Nearly all who were involved in carrying out the research had broad Christian leadership connections and experience in and across Africa. For example, Nupanga Weanzana, President of Faculté de Théologie Évangélique de Bangui, had long, wide, and deep connections to theological leaders across Francophone Africa. Jurgens Hendriks of Stellenbosch University served for years as executive director of the 40-school network in 15 African countries of NetACT (Network for African Congregational Theology). Ian Shaw and Evan Hunter worked directly with scholars and students and the schools serving them across many countries in Africa. John Jusu, on staff with the Association of Evangelicals in Africa, Regional Director of the Overseas Council International, Curriculum Consultant for More than a Mile Deep, and Supervising Editor for the Africa Study Bible, has served for years as an educational consultant in a wide variety of venues across the continent.
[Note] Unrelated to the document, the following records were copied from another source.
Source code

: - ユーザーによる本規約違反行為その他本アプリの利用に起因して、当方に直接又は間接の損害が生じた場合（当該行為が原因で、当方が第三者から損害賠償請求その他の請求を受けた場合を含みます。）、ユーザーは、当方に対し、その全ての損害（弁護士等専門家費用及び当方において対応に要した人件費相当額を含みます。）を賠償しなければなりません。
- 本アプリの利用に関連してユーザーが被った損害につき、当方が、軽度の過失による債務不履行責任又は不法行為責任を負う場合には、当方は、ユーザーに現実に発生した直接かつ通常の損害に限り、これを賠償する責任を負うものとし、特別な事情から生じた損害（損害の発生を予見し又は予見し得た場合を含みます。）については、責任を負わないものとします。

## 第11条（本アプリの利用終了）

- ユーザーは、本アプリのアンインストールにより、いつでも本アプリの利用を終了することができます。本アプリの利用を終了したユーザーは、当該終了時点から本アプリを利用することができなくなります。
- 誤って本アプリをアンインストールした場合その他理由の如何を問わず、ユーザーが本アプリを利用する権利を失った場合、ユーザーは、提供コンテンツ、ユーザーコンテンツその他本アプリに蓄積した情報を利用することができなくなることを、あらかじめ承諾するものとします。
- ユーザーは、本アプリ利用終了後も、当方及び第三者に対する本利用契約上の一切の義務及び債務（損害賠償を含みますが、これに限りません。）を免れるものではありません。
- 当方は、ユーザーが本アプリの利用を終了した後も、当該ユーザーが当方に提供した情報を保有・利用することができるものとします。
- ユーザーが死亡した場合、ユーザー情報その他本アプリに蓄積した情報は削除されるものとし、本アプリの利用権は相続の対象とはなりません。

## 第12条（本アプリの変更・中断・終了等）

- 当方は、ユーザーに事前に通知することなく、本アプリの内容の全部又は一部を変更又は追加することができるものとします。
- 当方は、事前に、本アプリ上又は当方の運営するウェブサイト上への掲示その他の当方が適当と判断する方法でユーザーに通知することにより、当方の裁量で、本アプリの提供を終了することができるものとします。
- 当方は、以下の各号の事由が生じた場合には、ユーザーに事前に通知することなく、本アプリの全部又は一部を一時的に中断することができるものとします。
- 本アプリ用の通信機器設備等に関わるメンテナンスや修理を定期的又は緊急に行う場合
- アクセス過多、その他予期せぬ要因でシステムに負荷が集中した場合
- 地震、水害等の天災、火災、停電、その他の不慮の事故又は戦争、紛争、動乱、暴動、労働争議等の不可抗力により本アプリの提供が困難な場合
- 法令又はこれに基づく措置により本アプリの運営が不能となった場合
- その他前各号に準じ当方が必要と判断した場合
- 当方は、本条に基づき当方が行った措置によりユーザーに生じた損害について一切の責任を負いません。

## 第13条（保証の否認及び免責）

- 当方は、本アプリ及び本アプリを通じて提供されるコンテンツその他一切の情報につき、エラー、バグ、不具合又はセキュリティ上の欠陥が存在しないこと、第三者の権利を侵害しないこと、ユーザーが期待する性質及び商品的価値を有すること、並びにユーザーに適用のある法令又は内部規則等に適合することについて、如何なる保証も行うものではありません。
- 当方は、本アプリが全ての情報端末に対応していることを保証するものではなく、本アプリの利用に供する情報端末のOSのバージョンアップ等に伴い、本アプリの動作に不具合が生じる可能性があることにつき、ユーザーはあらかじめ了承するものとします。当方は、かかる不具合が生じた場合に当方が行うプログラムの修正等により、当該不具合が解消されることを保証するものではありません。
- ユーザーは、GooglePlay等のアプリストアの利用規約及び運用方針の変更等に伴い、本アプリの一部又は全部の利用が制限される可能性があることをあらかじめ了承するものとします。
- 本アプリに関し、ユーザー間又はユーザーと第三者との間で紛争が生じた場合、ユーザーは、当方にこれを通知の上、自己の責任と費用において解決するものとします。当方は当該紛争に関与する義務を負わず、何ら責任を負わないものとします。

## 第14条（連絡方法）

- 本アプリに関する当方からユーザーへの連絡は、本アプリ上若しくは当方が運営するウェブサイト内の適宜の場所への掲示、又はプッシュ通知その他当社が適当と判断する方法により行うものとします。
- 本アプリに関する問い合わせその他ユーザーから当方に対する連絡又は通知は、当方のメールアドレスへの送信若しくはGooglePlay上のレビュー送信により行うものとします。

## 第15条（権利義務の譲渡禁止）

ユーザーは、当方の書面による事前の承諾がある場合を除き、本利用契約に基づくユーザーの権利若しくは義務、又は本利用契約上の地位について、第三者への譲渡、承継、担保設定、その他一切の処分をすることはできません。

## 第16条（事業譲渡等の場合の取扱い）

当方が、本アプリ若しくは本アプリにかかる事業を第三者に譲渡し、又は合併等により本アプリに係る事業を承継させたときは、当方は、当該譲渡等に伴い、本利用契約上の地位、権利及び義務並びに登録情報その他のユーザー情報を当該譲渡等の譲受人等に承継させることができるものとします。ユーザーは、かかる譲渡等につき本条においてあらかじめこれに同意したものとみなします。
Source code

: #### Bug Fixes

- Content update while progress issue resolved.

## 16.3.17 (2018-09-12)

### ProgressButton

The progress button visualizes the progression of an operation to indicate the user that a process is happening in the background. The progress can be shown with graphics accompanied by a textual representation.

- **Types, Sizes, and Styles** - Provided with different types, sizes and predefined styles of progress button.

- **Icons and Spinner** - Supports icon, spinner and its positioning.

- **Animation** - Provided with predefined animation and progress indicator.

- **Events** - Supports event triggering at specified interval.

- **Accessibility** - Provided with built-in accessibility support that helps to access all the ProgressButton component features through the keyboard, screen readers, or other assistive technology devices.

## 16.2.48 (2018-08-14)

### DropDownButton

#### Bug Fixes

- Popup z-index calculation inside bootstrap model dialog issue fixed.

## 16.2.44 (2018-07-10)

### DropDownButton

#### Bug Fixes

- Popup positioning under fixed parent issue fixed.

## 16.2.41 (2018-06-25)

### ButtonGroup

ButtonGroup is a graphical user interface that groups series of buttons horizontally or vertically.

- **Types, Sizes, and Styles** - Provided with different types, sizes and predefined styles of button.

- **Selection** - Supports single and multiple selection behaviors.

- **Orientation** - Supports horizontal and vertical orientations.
SPECIAL THANKS TO THOSE WHO PROVIDED THE SEED DATA
The ALS research had a sound foundation in the initial information gathered by a dedicated team of students from each of the three participating countries and eleven supporting institutions. Their energy, commitment, input and passion in administering the 93 question research tool was truly a gift to the research process.
In ANGOLA over 100 assistants who were theological undergraduates from five theological seminaries were trained and participated in administering the individual interviews across the country.
In CAR special thanks go to Belin Boydet, Dzifa Codjia, Didacien Dongobada, Mymy Kalemba, Fatchou Kongolona, Max Koyadibert, Viana Mathy Mataya, Yves Mulume, Jean-Claude Mushimiyimana, Mayambe Elie Muteba, Mavutukidi Lopez Nsamu, Franck Nyongona, Christopher Rabariolina, Frederic Razafimaharo, Paul Sakalaima, Yolande Sandoua, Emmanuel Swebolo, Elysee Tao.
In KENYA special thanks go to Zephaniah Ananda, Maggie Gitau, Godfrey Isolio, Moses Karanja, Margaret Kariuki, Ruth Kiragu, Rachel Kisyula, Ednah C. Maina, Duncan Malemba, Job Momanyi, Alex Mutuku, Cyrus Mutuku, Sebastian Mwanza, David Njuguna, Hesbon Owilla, Ruth Owino, Philip Tinega, and Angela Weyama.
SURVEY RESPONDENTS – We owe a huge debt of gratitude to the 8,000 plus respondents who were willing to give their time and input. We hope they will have the opportunity to visit this website and see the fruit of their participation. Their experience of the realities and their wisdom and faith practices of living as Christians in Africa undergird all our findings.